Олег Борисов. Отзвучья земного | страница 90
«Христос воскресе!» – говорит Б., прикрепленный к нам «инструктор», попросту говоря, «стукач», когда мы с Пустохиным выходим из гостиницы. «Воистину!» – отвечаю с гордостью. В этот же день оказался на базаре, где торгуют нашими орденами, граммофонами, посудой, иконами. В общем, утварью – разворованной, проданной за копье. Присмотрелся к серебряной ложке, на ней надпись: «Все Божие да государево». Складень XVIII века всего за 300 долларов. «Откуда?» – спрашиваю я зачем-то. «Из леса, вестимо», – отвечают на ломаном русском. «Подешевле бы… раза в три». – «Сыр бесплатный только в мышеловке бывает. Так и быть, по случаю праздника – отведай нашей пасочки!» Я отведал и о вас подумал. У вас сейчас стол накрыт – и яички, и куличики. Может, засохший кулич меня и дождется?.. После базара – экскурсия в театр Колон. Показали эту огромную фабрику. Шла генеральная «Травиаты». Многие заныли: зачем нам это? Осталось только несколько человек и я тоже. Переводчица была местная, говорила по-украински. Вот я с ней и общался на «суржике». В антракте, после укоров Жермона-отца подошел человек и представился: «Здрасьте, я – Яша Гальперин, ставлю здесь русские оперы. Теперь вот собираюсь „Пиковую“. Потом выяснилось, что он на самом деле концертмейстер. А так как Яша родом из Одессы, то помнит неплохо русский и обучает ему певцов. Они недовольны, что у нас такая буква Ы трудная. А заодно он ставит. Спрашивает, что это может значить: „Но я не в состоянии жертвовать необходимым в надежде приобрести излишнее“. Это так Германн сказал у Пушкина и всякий русский так может сказать здесь, за границей… Сейчас я уже в номере – на ужин меня ждет банка с сосисками и гречневая кашка. „Х.В.!“ – мои дорогие.

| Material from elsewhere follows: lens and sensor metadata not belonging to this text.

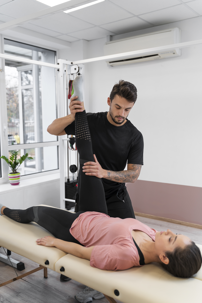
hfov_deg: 38.9
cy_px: 152
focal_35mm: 34
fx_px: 286
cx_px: 101
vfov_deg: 55.8
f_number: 2.8
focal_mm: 34
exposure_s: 1/160
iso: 320
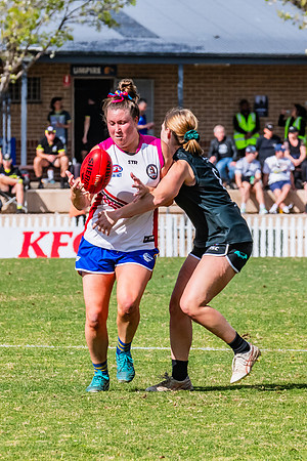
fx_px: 7690
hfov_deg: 2.3
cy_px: 231
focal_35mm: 601
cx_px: 115
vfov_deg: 3.4
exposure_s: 1/1250
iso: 800
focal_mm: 270
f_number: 14
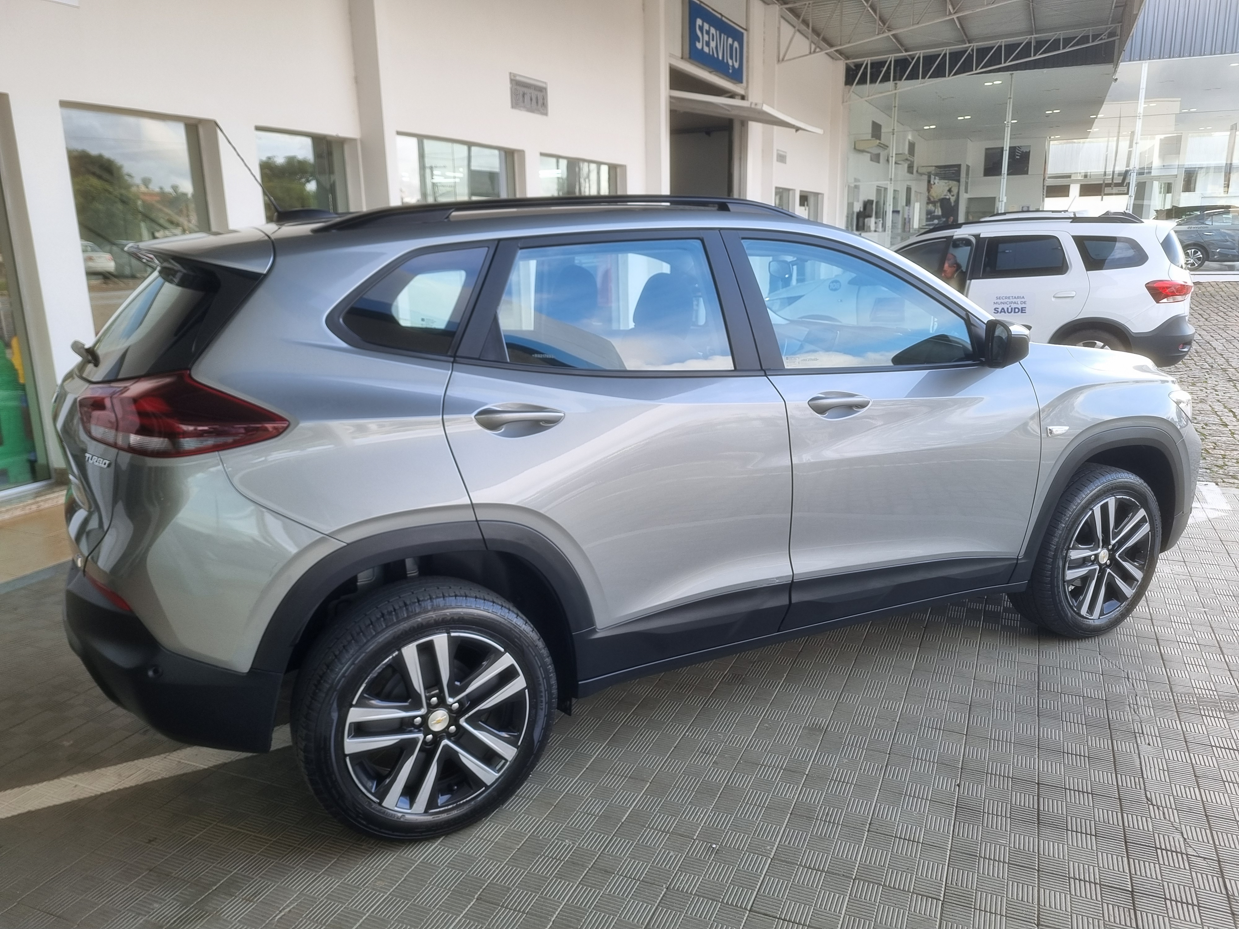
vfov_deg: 53.1
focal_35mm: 26
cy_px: 464
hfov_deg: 67.3
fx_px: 931
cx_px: 620
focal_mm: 5.4
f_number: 1.8
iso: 50
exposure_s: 1/186
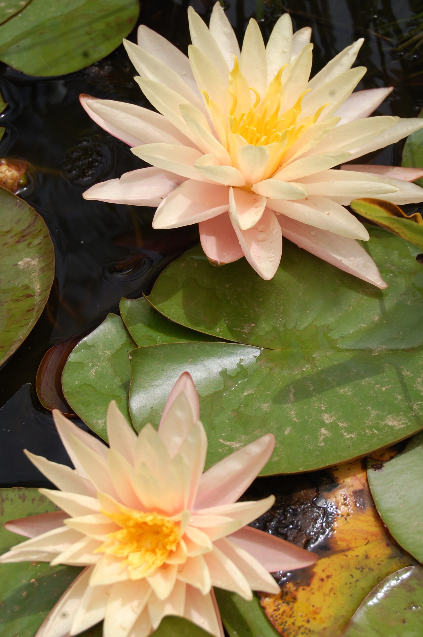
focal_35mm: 82
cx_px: 212
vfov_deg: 24.6
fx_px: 1457
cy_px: 318
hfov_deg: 16.5
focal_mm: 55
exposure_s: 1/400
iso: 200
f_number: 10
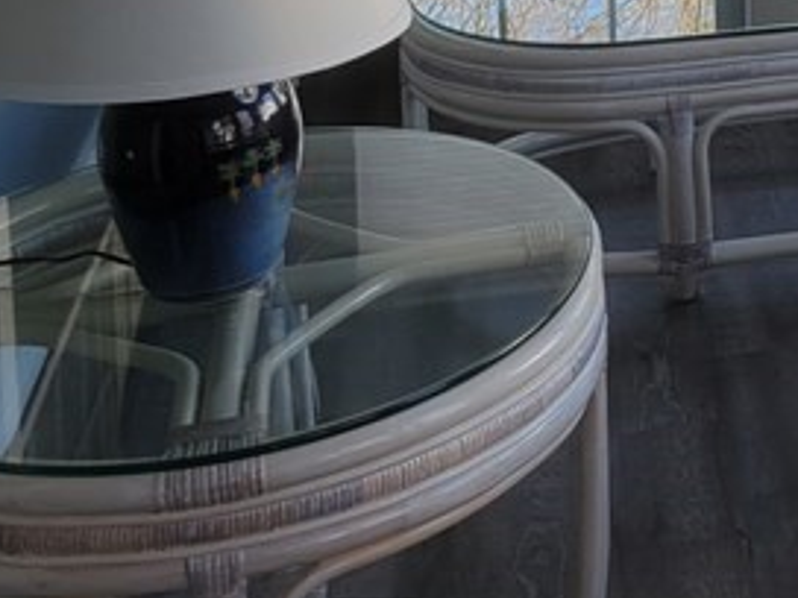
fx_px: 2259
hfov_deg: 17.6
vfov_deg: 14.1
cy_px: -320
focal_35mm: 98
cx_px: 1267
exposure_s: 1/139
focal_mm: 5.4
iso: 40
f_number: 1.8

Стриж вызывает репетировать «Хануму» – и нашу «звездную» баню[50]. Все, кому не лень, пришли поглазеть. Хохочут. Действительно, все реплики сходятся с нашей ситуацией: «Зачем он нас сюда позвал?» или «Слетелись по первому зову». А у меня еще в башке: «И зачем я сюда поехал?» После репетиции собрался опустить письмо для Шевелевой. В Америку. Как чувствовал – это будет непросто. Письмо в кармане пиджака держу – никому не показываю. Сева Кузнецов спрашивает: «Ты что-то ищешь?» Действительно, у каждого дома останавливаюсь, думаю: почта! а это – банк или какой-нибудь «Эл самовар де Распутин». Говорю Севке: «Ты в гостиницу иди, я еще погуляю». Наконец нашел методом исключения. Дышу неровно. Объясняю с трудом, чего мне нужно. Марку покупаю. Мне пальцами показывают, в какое окно. А тут Б. – как из-под земли вырастает. Газеты покупал. «Кажется, он меня только сейчас заметил, – начал прикидывать я, – значит, как покупал марку – не видел. А если и видел, то что? Письмо-то я из кармана здесь не вынимал!» Объясняю Б., что домой хотел весточку. Он меня под руку: «Мы скорее в Ленинград вернемся, чем дойдет твое письмо». Быстро перевожу разговор на другую тему… Кажется, он ни о чем не догадался. Зато я теперь знаю, где почта, и марка уже есть, и на что наклеивать.